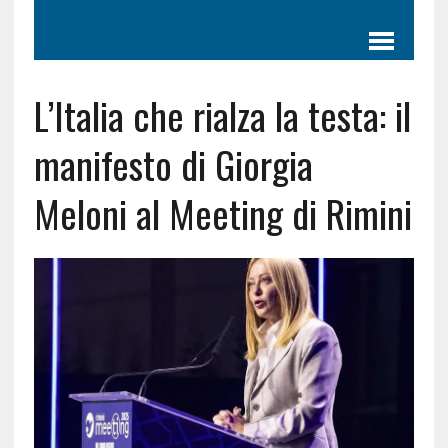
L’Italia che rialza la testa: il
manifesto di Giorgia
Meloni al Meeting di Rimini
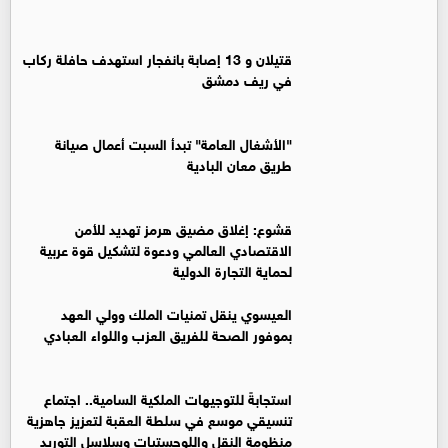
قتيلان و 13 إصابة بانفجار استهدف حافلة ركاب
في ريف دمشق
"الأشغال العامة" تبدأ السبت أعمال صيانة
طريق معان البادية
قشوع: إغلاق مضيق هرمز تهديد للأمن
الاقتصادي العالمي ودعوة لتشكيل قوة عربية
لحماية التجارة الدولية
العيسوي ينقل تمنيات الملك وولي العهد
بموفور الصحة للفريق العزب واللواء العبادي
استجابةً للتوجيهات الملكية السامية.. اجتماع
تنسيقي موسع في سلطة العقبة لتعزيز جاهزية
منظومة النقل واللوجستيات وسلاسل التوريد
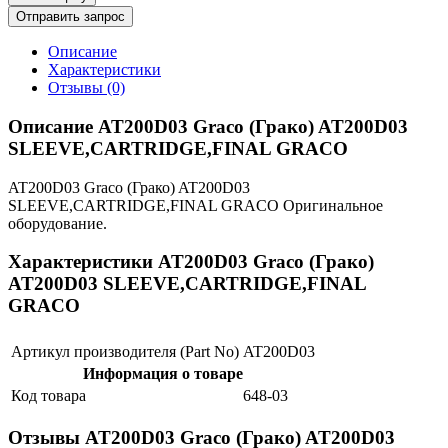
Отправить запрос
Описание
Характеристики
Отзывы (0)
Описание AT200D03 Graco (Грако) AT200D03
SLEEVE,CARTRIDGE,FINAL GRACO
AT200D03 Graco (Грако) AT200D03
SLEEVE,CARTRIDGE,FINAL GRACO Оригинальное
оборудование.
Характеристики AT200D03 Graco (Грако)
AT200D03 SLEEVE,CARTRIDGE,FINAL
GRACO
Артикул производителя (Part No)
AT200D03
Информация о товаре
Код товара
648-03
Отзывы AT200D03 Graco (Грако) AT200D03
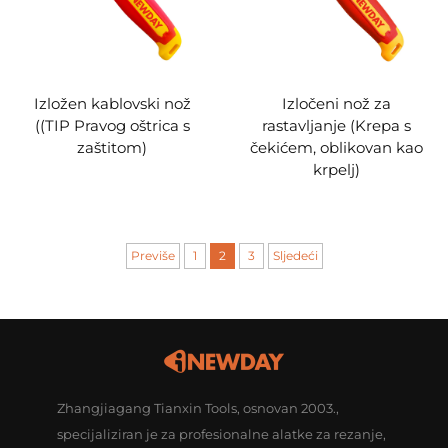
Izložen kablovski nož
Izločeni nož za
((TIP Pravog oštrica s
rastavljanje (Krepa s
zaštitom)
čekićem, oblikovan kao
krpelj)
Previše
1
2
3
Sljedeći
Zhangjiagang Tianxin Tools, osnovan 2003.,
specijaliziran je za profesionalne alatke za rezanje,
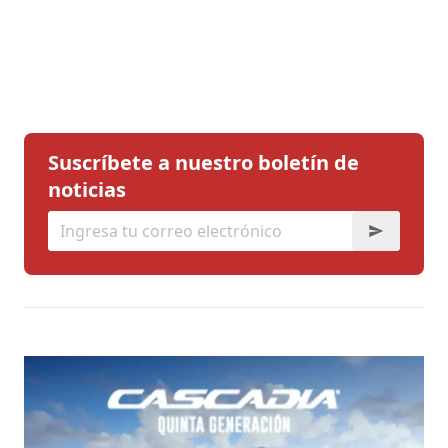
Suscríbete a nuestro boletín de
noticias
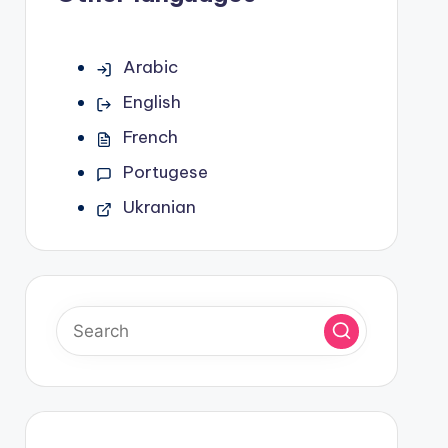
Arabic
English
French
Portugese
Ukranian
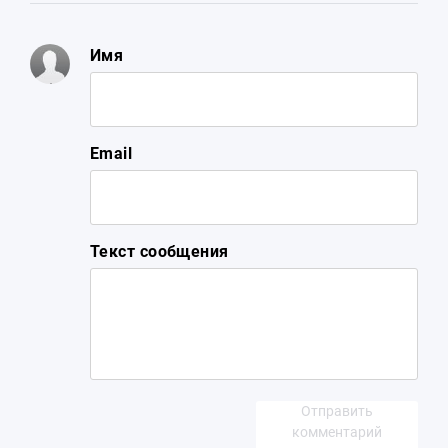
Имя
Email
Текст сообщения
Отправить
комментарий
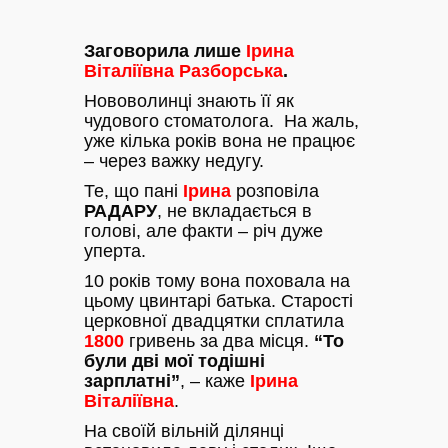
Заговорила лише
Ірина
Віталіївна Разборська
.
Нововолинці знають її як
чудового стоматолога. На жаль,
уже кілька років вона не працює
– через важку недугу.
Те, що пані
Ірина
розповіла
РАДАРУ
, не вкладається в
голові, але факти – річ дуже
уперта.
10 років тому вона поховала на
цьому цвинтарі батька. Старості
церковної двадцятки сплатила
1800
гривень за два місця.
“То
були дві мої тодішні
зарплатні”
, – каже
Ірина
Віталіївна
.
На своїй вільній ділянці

==

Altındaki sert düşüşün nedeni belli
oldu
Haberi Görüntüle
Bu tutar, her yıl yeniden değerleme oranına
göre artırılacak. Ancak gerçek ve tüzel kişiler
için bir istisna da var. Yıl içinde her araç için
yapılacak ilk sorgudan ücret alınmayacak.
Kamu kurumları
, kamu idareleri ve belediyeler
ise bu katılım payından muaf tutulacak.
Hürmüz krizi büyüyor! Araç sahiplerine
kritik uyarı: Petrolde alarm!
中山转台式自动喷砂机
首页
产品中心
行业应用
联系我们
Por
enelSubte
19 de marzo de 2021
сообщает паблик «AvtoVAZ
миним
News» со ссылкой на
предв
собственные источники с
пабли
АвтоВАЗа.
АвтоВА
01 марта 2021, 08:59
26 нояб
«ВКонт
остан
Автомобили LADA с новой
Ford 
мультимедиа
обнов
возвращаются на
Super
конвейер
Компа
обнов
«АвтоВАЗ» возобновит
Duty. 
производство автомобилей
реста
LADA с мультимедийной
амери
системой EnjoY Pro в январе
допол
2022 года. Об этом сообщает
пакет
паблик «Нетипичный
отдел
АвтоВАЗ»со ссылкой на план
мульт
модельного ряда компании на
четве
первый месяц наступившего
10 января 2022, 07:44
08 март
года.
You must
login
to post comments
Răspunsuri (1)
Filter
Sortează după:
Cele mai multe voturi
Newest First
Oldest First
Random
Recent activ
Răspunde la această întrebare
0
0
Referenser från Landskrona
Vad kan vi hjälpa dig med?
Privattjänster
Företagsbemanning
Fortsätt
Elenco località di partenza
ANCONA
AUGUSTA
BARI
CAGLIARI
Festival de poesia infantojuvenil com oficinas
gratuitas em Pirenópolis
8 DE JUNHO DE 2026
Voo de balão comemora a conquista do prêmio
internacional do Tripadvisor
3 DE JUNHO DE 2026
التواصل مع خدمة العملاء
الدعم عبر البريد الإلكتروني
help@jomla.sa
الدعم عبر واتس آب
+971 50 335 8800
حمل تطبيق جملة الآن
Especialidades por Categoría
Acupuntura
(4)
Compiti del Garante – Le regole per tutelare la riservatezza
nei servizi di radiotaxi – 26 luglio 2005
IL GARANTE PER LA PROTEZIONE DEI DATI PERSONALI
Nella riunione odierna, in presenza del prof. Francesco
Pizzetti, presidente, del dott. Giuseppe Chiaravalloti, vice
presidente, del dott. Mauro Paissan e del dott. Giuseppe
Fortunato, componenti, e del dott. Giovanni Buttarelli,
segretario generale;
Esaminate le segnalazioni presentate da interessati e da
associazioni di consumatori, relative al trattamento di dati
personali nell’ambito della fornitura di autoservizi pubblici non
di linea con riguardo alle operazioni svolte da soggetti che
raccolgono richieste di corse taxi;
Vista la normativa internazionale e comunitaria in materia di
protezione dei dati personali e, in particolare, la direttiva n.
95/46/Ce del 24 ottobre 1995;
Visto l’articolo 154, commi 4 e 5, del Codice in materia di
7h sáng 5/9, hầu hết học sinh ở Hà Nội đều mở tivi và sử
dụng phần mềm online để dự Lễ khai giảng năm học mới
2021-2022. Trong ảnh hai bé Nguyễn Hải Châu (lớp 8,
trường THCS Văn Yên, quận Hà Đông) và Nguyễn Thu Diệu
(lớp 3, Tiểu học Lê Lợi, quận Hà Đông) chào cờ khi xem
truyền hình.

Work to complete:
In the listing above, the lines from the one containing "возвращаются на" through the one containing "associazioni di consumatori, relative" must be set down exactly, with no other lines.

Output of the task:
возвращаются на
Super
конвейер
Компа
обнов
«АвтоВАЗ» возобновит
Duty. 
производство автомобилей
реста
LADA с мультимедийной
амери
системой EnjoY Pro в январе
допол
2022 года. Об этом сообщает
пакет
паблик «Нетипичный
отдел
АвтоВАЗ»со ссылкой на план
мульт
модельного ряда компании на
четве
первый месяц наступившего
10 января 2022, 07:44
08 март
года.
You must
login
to post comments
Răspunsuri (1)
Filter
Sortează după:
Cele mai multe voturi
Newest First
Oldest First
Random
Recent activ
Răspunde la această întrebare
0
0
Referenser från Landskrona
Vad kan vi hjälpa dig med?
Privattjänster
Företagsbemanning
Fortsätt
Elenco località di partenza
ANCONA
AUGUSTA
BARI
CAGLIARI
Festival de poesia infantojuvenil com oficinas
gratuitas em Pirenópolis
8 DE JUNHO DE 2026
Voo de balão comemora a conquista do prêmio
internacional do Tripadvisor
3 DE JUNHO DE 2026
التواصل مع خدمة العملاء
الدعم عبر البريد الإلكتروني
help@jomla.sa
الدعم عبر واتس آب
+971 50 335 8800
حمل تطبيق جملة الآن
Especialidades por Categoría
Acupuntura
(4)
Compiti del Garante – Le regole per tutelare la riservatezza
nei servizi di radiotaxi – 26 luglio 2005
IL GARANTE PER LA PROTEZIONE DEI DATI PERSONALI
Nella riunione odierna, in presenza del prof. Francesco
Pizzetti, presidente, del dott. Giuseppe Chiaravalloti, vice
presidente, del dott. Mauro Paissan e del dott. Giuseppe
Fortunato, componenti, e del dott. Giovanni Buttarelli,
segretario generale;
Esaminate le segnalazioni presentate da interessati e da
associazioni di consumatori, relative al trattamento di dati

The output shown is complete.